• [What is expected]: Return all the entries exactly. No pictures.

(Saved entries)
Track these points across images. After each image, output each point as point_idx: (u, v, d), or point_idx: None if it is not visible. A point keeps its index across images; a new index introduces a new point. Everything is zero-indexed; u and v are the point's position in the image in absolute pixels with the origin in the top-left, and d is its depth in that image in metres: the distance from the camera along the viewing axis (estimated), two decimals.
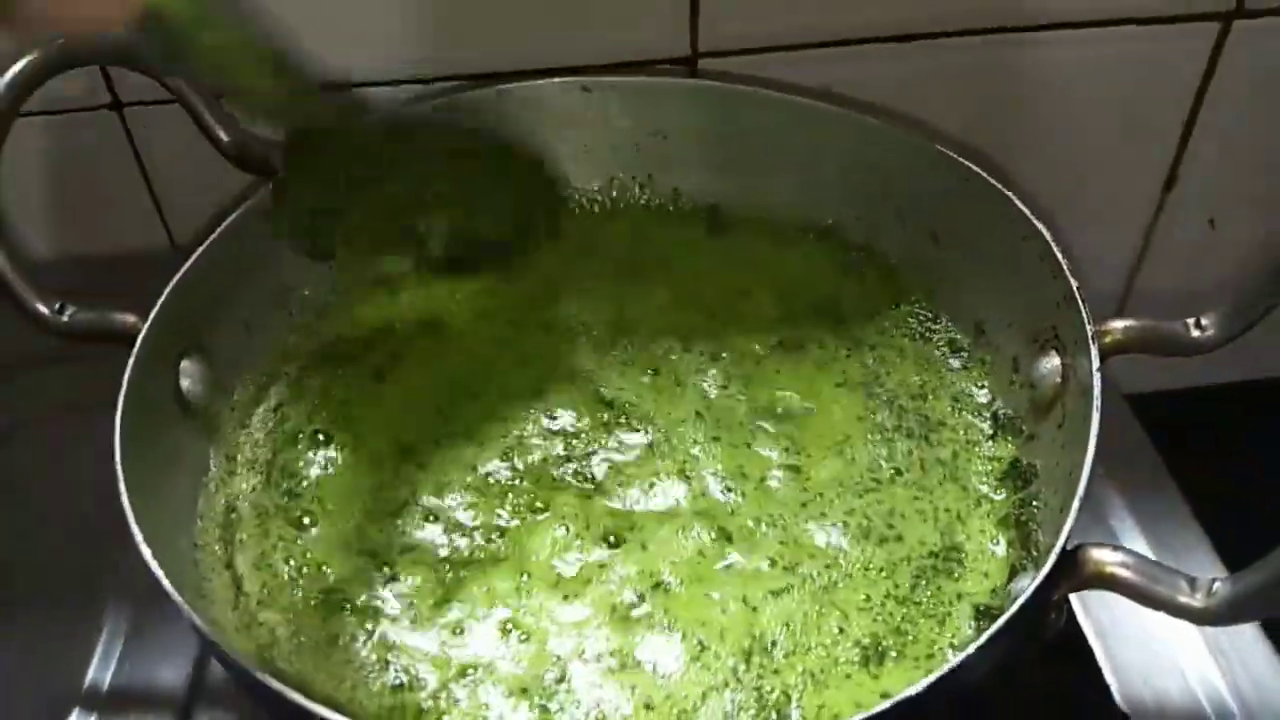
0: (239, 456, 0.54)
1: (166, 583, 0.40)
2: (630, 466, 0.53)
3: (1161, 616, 0.54)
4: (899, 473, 0.52)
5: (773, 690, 0.44)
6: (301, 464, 0.53)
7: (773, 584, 0.48)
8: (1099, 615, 0.55)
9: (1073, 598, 0.55)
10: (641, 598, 0.47)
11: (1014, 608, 0.37)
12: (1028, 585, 0.37)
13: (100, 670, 0.55)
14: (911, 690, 0.34)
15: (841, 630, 0.46)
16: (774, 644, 0.46)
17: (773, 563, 0.49)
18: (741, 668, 0.45)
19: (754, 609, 0.47)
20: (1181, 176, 0.74)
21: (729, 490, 0.52)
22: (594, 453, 0.53)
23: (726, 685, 0.44)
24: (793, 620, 0.47)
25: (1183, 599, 0.36)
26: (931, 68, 0.66)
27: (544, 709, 0.44)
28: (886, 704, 0.34)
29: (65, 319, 0.50)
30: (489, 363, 0.58)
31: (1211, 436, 0.76)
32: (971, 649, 0.35)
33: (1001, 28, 0.65)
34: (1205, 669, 0.53)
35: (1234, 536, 0.54)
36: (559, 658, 0.46)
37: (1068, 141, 0.71)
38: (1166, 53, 0.67)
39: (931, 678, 0.34)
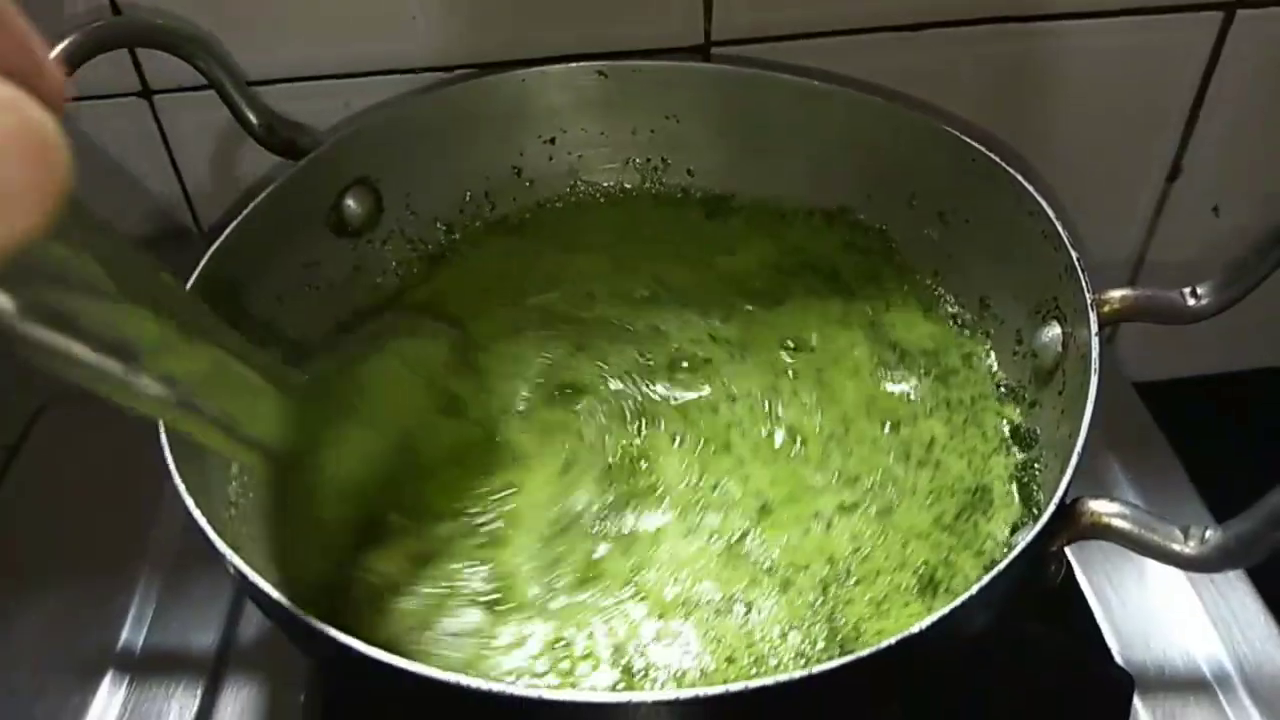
0: None
1: (203, 521, 0.40)
2: (696, 382, 0.56)
3: (1162, 582, 0.56)
4: (927, 408, 0.54)
5: (845, 623, 0.46)
6: None
7: (842, 498, 0.50)
8: (1100, 581, 0.56)
9: (1074, 564, 0.57)
10: (744, 533, 0.49)
11: (1013, 554, 0.38)
12: (1027, 535, 0.39)
13: (133, 633, 0.56)
14: (910, 631, 0.36)
15: (902, 559, 0.48)
16: (848, 572, 0.47)
17: (838, 475, 0.51)
18: (820, 600, 0.46)
19: (828, 525, 0.49)
20: (1186, 165, 0.74)
21: (783, 406, 0.54)
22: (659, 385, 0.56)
23: (804, 620, 0.46)
24: (862, 542, 0.48)
25: (1176, 546, 0.38)
26: (942, 56, 0.67)
27: (627, 669, 0.45)
28: (890, 640, 0.35)
29: None
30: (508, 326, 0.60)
31: (1216, 419, 0.77)
32: (973, 590, 0.37)
33: (1010, 16, 0.66)
34: (1205, 634, 0.54)
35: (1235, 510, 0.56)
36: (661, 614, 0.47)
37: (1074, 131, 0.72)
38: (1171, 42, 0.69)
39: (930, 619, 0.36)
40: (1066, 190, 0.72)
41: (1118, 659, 0.53)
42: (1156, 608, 0.55)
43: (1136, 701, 0.52)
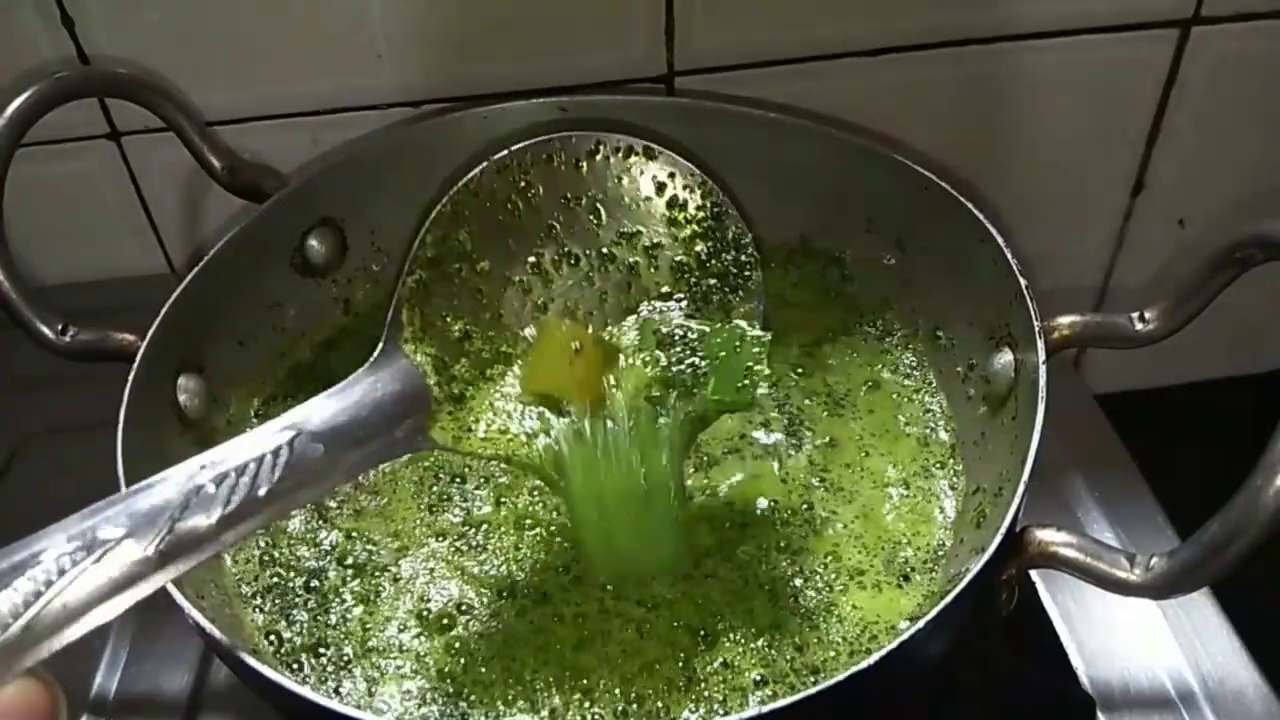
0: None
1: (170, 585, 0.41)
2: None
3: (1126, 599, 0.57)
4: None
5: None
6: None
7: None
8: (1065, 601, 0.57)
9: (1038, 582, 0.57)
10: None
11: (961, 585, 0.38)
12: (975, 565, 0.39)
13: (107, 678, 0.56)
14: (860, 665, 0.36)
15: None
16: None
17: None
18: None
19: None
20: (1149, 180, 0.75)
21: None
22: None
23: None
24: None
25: (1122, 574, 0.38)
26: (903, 81, 0.68)
27: None
28: (840, 676, 0.36)
29: (68, 340, 0.52)
30: None
31: (1180, 432, 0.78)
32: (921, 624, 0.37)
33: (968, 39, 0.67)
34: (1169, 650, 0.55)
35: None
36: None
37: (1037, 150, 0.73)
38: (1129, 60, 0.70)
39: (875, 657, 0.36)
40: (1032, 209, 0.73)
41: (1082, 678, 0.53)
42: (1121, 624, 0.56)
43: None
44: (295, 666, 0.48)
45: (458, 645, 0.48)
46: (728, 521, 0.52)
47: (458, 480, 0.55)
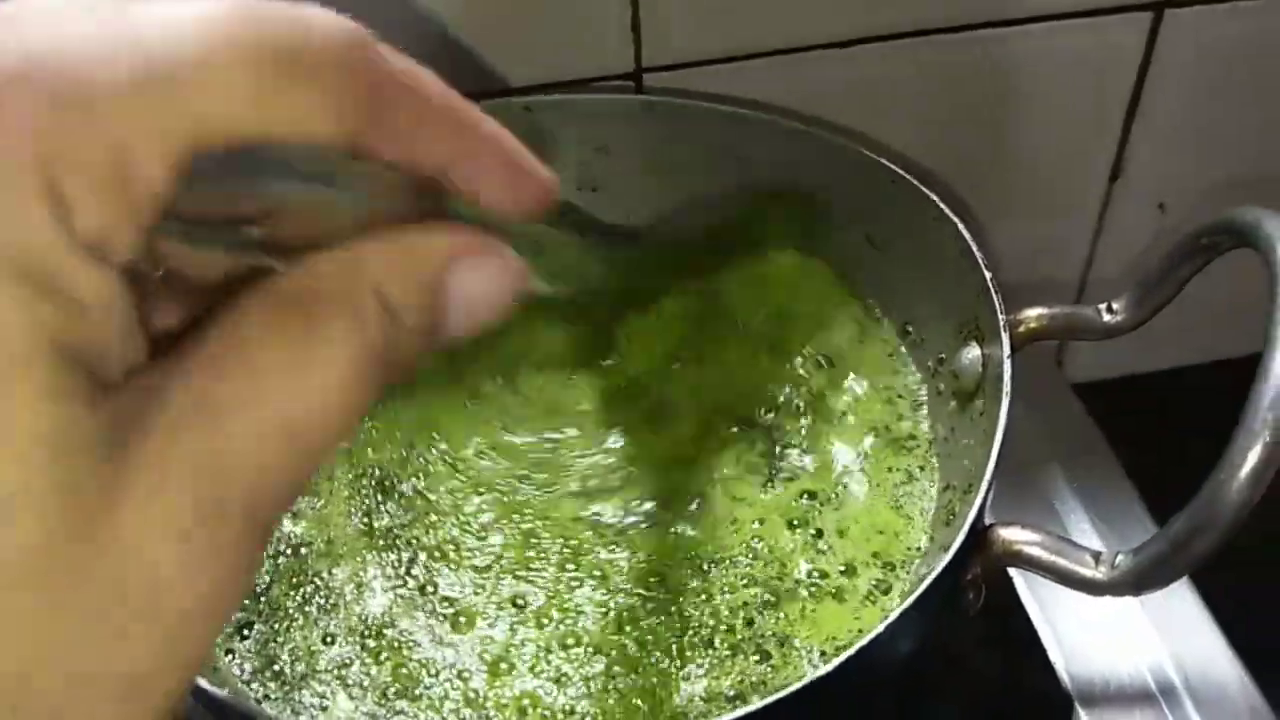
0: None
1: None
2: None
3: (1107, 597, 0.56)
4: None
5: None
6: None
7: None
8: (1044, 597, 0.56)
9: (1016, 580, 0.57)
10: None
11: (923, 586, 0.38)
12: (938, 564, 0.39)
13: None
14: (822, 670, 0.36)
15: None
16: None
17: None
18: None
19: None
20: (1127, 166, 0.75)
21: None
22: None
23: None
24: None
25: (1087, 572, 0.38)
26: (876, 72, 0.68)
27: None
28: (804, 681, 0.35)
29: None
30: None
31: (1158, 421, 0.77)
32: (880, 628, 0.37)
33: (941, 29, 0.66)
34: (1149, 645, 0.54)
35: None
36: None
37: (1013, 139, 0.72)
38: (1103, 45, 0.69)
39: (839, 659, 0.36)
40: (1010, 199, 0.72)
41: (1060, 674, 0.53)
42: (1099, 618, 0.55)
43: (1083, 716, 0.52)
44: (253, 685, 0.47)
45: (402, 659, 0.47)
46: (702, 531, 0.52)
47: (391, 483, 0.54)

• [Exercise output]:
Track these points across images. After each image, output each point as point_idx: (u, v, d), or point_idx: None if it is not visible. A point keeps its index across images; a new index introduces a new point. Everything is zero-indexed; u and v are the point's position in the image in absolute pixels with the origin in the top-left, and d is its depth in that image in metres: the distance from the camera along the viewing axis (estimated), two decimals.
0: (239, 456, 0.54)
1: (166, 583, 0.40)
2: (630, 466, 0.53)
3: (1161, 616, 0.54)
4: (899, 473, 0.52)
5: (773, 690, 0.44)
6: (301, 464, 0.53)
7: (773, 584, 0.48)
8: (1099, 615, 0.55)
9: (1073, 598, 0.55)
10: (641, 598, 0.47)
11: (1014, 608, 0.37)
12: (1028, 585, 0.37)
13: (100, 670, 0.55)
14: (911, 690, 0.34)
15: (841, 630, 0.46)
16: (774, 644, 0.46)
17: (773, 563, 0.49)
18: (741, 668, 0.45)
19: (754, 609, 0.47)
20: (1181, 176, 0.74)
21: (729, 490, 0.52)
22: (594, 453, 0.53)
23: (726, 685, 0.44)
24: (793, 620, 0.47)
25: (1183, 599, 0.36)
26: (931, 68, 0.66)
27: (544, 709, 0.44)
28: (886, 704, 0.34)
29: (65, 319, 0.50)
30: (489, 363, 0.58)
31: (1211, 436, 0.76)
32: (971, 649, 0.35)
33: (1001, 28, 0.65)
34: (1205, 669, 0.53)
35: (1234, 536, 0.54)
36: (559, 658, 0.46)
37: (1068, 141, 0.71)
38: (1166, 53, 0.67)
39: (931, 678, 0.34)
0: None
1: (203, 521, 0.40)
2: (696, 382, 0.56)
3: (1162, 582, 0.56)
4: (927, 408, 0.54)
5: (845, 623, 0.46)
6: None
7: (842, 498, 0.50)
8: (1100, 581, 0.56)
9: (1074, 564, 0.57)
10: (744, 533, 0.49)
11: (1013, 554, 0.38)
12: (1027, 535, 0.39)
13: (133, 633, 0.56)
14: (910, 631, 0.36)
15: (902, 559, 0.48)
16: (848, 572, 0.47)
17: (838, 475, 0.51)
18: (820, 600, 0.46)
19: (828, 525, 0.49)
20: (1186, 165, 0.74)
21: (783, 406, 0.54)
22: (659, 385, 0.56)
23: (804, 620, 0.46)
24: (862, 542, 0.48)
25: (1176, 546, 0.38)
26: (942, 56, 0.67)
27: (627, 669, 0.45)
28: (890, 640, 0.35)
29: None
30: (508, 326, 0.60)
31: (1216, 419, 0.77)
32: (973, 590, 0.37)
33: (1010, 16, 0.66)
34: (1205, 634, 0.54)
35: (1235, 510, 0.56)
36: (661, 614, 0.47)
37: (1074, 131, 0.72)
38: (1171, 42, 0.69)
39: (930, 619, 0.36)
40: (1066, 190, 0.72)
41: (1118, 659, 0.53)
42: (1156, 608, 0.55)
43: (1136, 701, 0.52)
0: None
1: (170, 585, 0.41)
2: None
3: (1126, 599, 0.57)
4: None
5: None
6: None
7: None
8: (1065, 601, 0.57)
9: (1038, 582, 0.57)
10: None
11: (961, 585, 0.38)
12: (975, 565, 0.39)
13: (107, 678, 0.56)
14: (860, 665, 0.36)
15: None
16: None
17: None
18: None
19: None
20: (1149, 180, 0.75)
21: None
22: None
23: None
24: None
25: (1122, 574, 0.38)
26: (903, 81, 0.68)
27: None
28: (840, 676, 0.36)
29: (68, 340, 0.52)
30: None
31: (1180, 432, 0.78)
32: (921, 624, 0.37)
33: (968, 39, 0.67)
34: (1169, 650, 0.55)
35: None
36: None
37: (1037, 150, 0.73)
38: (1129, 60, 0.70)
39: (875, 657, 0.36)
40: (1032, 209, 0.73)
41: (1082, 678, 0.53)
42: (1121, 624, 0.56)
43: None
44: (295, 666, 0.48)
45: (458, 645, 0.48)
46: (728, 521, 0.52)
47: (458, 480, 0.55)
0: None
1: None
2: None
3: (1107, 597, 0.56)
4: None
5: None
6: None
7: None
8: (1044, 597, 0.56)
9: (1016, 580, 0.57)
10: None
11: (923, 586, 0.38)
12: (938, 564, 0.39)
13: None
14: (822, 670, 0.36)
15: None
16: None
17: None
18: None
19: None
20: (1127, 166, 0.75)
21: None
22: None
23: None
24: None
25: (1087, 572, 0.38)
26: (876, 72, 0.68)
27: None
28: (804, 681, 0.35)
29: None
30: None
31: (1158, 421, 0.77)
32: (880, 628, 0.37)
33: (941, 29, 0.66)
34: (1149, 645, 0.54)
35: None
36: None
37: (1013, 139, 0.72)
38: (1103, 45, 0.69)
39: (839, 659, 0.36)
40: (1010, 199, 0.72)
41: (1060, 674, 0.53)
42: (1099, 618, 0.55)
43: (1083, 716, 0.52)
44: (253, 685, 0.47)
45: (402, 659, 0.47)
46: (702, 531, 0.52)
47: (391, 483, 0.54)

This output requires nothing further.